**Input data:**
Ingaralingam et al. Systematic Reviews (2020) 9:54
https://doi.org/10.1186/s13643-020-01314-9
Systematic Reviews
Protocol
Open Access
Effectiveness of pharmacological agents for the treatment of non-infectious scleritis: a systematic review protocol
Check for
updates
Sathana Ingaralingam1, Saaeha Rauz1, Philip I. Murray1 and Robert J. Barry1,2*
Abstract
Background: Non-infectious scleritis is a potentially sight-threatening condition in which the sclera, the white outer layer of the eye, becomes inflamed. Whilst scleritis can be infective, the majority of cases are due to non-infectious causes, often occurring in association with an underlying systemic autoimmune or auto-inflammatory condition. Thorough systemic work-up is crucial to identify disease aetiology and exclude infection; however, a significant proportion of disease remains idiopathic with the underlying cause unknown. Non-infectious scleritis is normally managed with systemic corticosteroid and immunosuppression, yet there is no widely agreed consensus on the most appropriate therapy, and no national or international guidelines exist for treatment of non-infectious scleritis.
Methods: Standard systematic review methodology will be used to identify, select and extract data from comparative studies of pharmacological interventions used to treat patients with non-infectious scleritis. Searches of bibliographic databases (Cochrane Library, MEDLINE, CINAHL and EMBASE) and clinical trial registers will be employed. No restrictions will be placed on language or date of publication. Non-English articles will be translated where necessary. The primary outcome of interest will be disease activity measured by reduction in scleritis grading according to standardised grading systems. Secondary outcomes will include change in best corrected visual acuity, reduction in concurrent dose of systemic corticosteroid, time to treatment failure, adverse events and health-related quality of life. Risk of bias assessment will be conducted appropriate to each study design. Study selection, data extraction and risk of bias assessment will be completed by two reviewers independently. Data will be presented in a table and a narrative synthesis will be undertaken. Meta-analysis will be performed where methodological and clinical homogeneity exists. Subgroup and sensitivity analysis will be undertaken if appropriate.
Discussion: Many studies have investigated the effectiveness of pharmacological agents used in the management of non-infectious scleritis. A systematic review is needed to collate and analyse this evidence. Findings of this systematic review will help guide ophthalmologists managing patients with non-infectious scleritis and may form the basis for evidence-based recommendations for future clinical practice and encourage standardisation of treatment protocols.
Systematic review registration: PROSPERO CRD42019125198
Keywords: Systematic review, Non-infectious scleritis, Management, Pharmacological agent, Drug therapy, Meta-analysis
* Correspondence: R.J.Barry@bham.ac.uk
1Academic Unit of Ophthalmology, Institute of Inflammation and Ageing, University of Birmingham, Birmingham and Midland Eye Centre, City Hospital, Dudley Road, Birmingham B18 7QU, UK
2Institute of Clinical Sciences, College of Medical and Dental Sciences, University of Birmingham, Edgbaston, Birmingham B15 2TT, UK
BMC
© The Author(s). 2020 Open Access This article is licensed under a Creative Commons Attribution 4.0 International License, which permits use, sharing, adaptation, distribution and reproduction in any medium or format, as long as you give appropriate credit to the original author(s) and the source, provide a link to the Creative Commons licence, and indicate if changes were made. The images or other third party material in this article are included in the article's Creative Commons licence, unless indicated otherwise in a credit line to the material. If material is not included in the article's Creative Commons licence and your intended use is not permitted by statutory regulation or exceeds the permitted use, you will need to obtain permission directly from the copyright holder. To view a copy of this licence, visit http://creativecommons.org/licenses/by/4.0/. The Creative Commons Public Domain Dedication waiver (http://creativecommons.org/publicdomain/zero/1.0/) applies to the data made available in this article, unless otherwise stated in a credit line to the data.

**What to do:**
Copy every entry exactly as it is given.

**Exercise output:**
Ingaralingam et al. Systematic Reviews (2020) 9:54
https://doi.org/10.1186/s13643-020-01314-9
Systematic Reviews
Protocol
Open Access
Effectiveness of pharmacological agents for the treatment of non-infectious scleritis: a systematic review protocol
Check for
updates
Sathana Ingaralingam1, Saaeha Rauz1, Philip I. Murray1 and Robert J. Barry1,2*
Abstract
Background: Non-infectious scleritis is a potentially sight-threatening condition in which the sclera, the white outer layer of the eye, becomes inflamed. Whilst scleritis can be infective, the majority of cases are due to non-infectious causes, often occurring in association with an underlying systemic autoimmune or auto-inflammatory condition. Thorough systemic work-up is crucial to identify disease aetiology and exclude infection; however, a significant proportion of disease remains idiopathic with the underlying cause unknown. Non-infectious scleritis is normally managed with systemic corticosteroid and immunosuppression, yet there is no widely agreed consensus on the most appropriate therapy, and no national or international guidelines exist for treatment of non-infectious scleritis.
Methods: Standard systematic review methodology will be used to identify, select and extract data from comparative studies of pharmacological interventions used to treat patients with non-infectious scleritis. Searches of bibliographic databases (Cochrane Library, MEDLINE, CINAHL and EMBASE) and clinical trial registers will be employed. No restrictions will be placed on language or date of publication. Non-English articles will be translated where necessary. The primary outcome of interest will be disease activity measured by reduction in scleritis grading according to standardised grading systems. Secondary outcomes will include change in best corrected visual acuity, reduction in concurrent dose of systemic corticosteroid, time to treatment failure, adverse events and health-related quality of life. Risk of bias assessment will be conducted appropriate to each study design. Study selection, data extraction and risk of bias assessment will be completed by two reviewers independently. Data will be presented in a table and a narrative synthesis will be undertaken. Meta-analysis will be performed where methodological and clinical homogeneity exists. Subgroup and sensitivity analysis will be undertaken if appropriate.
Discussion: Many studies have investigated the effectiveness of pharmacological agents used in the management of non-infectious scleritis. A systematic review is needed to collate and analyse this evidence. Findings of this systematic review will help guide ophthalmologists managing patients with non-infectious scleritis and may form the basis for evidence-based recommendations for future clinical practice and encourage standardisation of treatment protocols.
Systematic review registration: PROSPERO CRD42019125198
Keywords: Systematic review, Non-infectious scleritis, Management, Pharmacological agent, Drug therapy, Meta-analysis
* Correspondence: R.J.Barry@bham.ac.uk
1Academic Unit of Ophthalmology, Institute of Inflammation and Ageing, University of Birmingham, Birmingham and Midland Eye Centre, City Hospital, Dudley Road, Birmingham B18 7QU, UK
2Institute of Clinical Sciences, College of Medical and Dental Sciences, University of Birmingham, Edgbaston, Birmingham B15 2TT, UK
BMC
© The Author(s). 2020 Open Access This article is licensed under a Creative Commons Attribution 4.0 International License, which permits use, sharing, adaptation, distribution and reproduction in any medium or format, as long as you give appropriate credit to the original author(s) and the source, provide a link to the Creative Commons licence, and indicate if changes were made. The images or other third party material in this article are included in the article's Creative Commons licence, unless indicated otherwise in a credit line to the material. If material is not included in the article's Creative Commons licence and your intended use is not permitted by statutory regulation or exceeds the permitted use, you will need to obtain permission directly from the copyright holder. To view a copy of this licence, visit http://creativecommons.org/licenses/by/4.0/. The Creative Commons Public Domain Dedication waiver (http://creativecommons.org/publicdomain/zero/1.0/) applies to the data made available in this article, unless otherwise stated in a credit line to the data.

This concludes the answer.